Это не просто сериал ни о чем, он очень человеческий. В нем играет великолепный Олег Басилашвили. Когда-то он был моим партнером в фильме по чеховскому рассказу «Невеста». Сериал снимал совершенно великолепный режиссер Антон Сиверский, и я благодарна ему, что он настоял на том, чтобы эта роль досталась мне, на нее претендовало много актрис.
– Вы снимались в «Золушке», в эпизоде на балу. Несколько лет назад фильм раскрасили. Раскраска совпадает с тем, что было на самом деле?
– Мне звонили, спрашивали, какого цвета было мое платье и вообще как я отношусь к тому, что фильм будут раскрашивать. Я тогда ответила: «В те годы уже были цветные фильмы, но если режиссер и оператор решили, что будут снимать черно-белый фильм, значит, у них была такая точка зрения».
– Но декорации и костюмы были цветные.
– Конечно, цветные. У меня было чудное парчовое голубое платье. Однако в раскрашенном варианте у меня получилось платье совершенно другого цвета и появились жемчуга на шее.
То, что сделали, – ничего похожего не было на съемках. Консовский-принц не был в синем колете, он был черный. Золушка была не в розовом, а в беленьком платьице.
– Читал, что вашей бабушке принадлежал дом на Таврической.
– Да. Доходный дом. Мою бабушку в ЖАКТе называли домовладелкой, а умерла она в девятиметровой комнате того же дома.
– Считаете свою актерскую жизнь успешной?
– Я счастливая актриса. Во-первых, познала три вида искусства: балет, кино и театр. Во-вторых, я не поэт, но стихи у меня рождаются сами по себе. В-третьих, встречалась с такими интересными людьми! Вертинский однажды пригласил меня на обед: «Таня, я хочу угостить вас борщом с пампушками». Мы пошли в ресторан и ели борщ с пампушками – натертыми чесноком булочками…
Я думаю, что у меня папин характер, а он был очень легкий.
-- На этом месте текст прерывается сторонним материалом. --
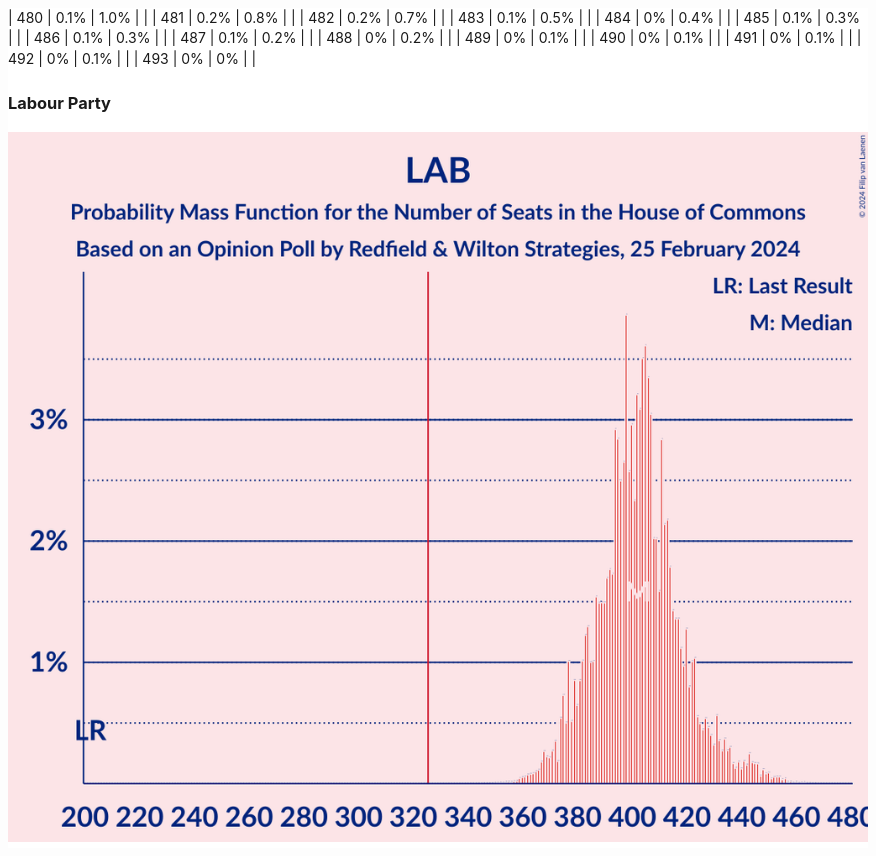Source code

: | 480 | 0.1% | 1.0% |  |
| 481 | 0.2% | 0.8% |  |
| 482 | 0.2% | 0.7% |  |
| 483 | 0.1% | 0.5% |  |
| 484 | 0% | 0.4% |  |
| 485 | 0.1% | 0.3% |  |
| 486 | 0.1% | 0.3% |  |
| 487 | 0.1% | 0.2% |  |
| 488 | 0% | 0.2% |  |
| 489 | 0% | 0.1% |  |
| 490 | 0% | 0.1% |  |
| 491 | 0% | 0.1% |  |
| 492 | 0% | 0.1% |  |
| 493 | 0% | 0% |  |

### Labour Party

![Graph with seats probability mass function not yet produced](2024-02-25-RedfieldWiltonStrategies-coalitions-seats-pmf-lab.png "Seats Probability Mass Function")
И папины пятнадцать лет в лагере меня закалили. Папа после маминой смерти женился на другой женщине. Недавно нашла его фотографию. Посмотрела – какие у него грустные глаза. И вспомнила, как он однажды написал мне: «Таточка, пиши почаще своему папе, жизнь которого не удалась».
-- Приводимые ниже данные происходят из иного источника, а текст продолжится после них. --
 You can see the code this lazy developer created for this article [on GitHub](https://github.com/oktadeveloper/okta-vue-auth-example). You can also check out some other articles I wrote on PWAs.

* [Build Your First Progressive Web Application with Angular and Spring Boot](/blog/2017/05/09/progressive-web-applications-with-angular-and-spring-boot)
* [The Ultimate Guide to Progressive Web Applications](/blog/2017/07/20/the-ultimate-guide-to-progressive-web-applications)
– Сейчас старожилы говорят, что Петербург уже не тот, каким он был раньше. А вам как кажется?
– После войны я вместе с нашими девчонками бегала на танцы к нашим шефам в училище Дзержинского. Они заканчивались в двенадцать ночи. В это время выключали свет в городе, это было или в 45-м или в 46 году. И я бежала домой от Дзержинки до Таврической по темному городу, и у меня не было никакого страха, что ко мне может кто-то пристать или обидеть.
Если говорить о культурном расцвете, то я назвала бы послевоенное время. Стали работать театры, было много спектаклей, балетов, опер, в Театре Эстрады были замечательные актеры и чудные концерты Клавдии Шульженко и Леонида Утесова.
Люди тогда были более замкнутыми после войны, но те, с кем я общалась, были очень душевными. В шестидесятые еще оставался какой-то шлейф того расцвета, но это был только шлейф. А то, что сейчас, это не Петербург.
– Почему?
– Ни по чему. Ни по репертуарам театров и их постановкам, ни по фильмам, где только стреляют и убивают. Я это не принимаю и радуюсь, когда на сцене или в кино появляются достойные работы.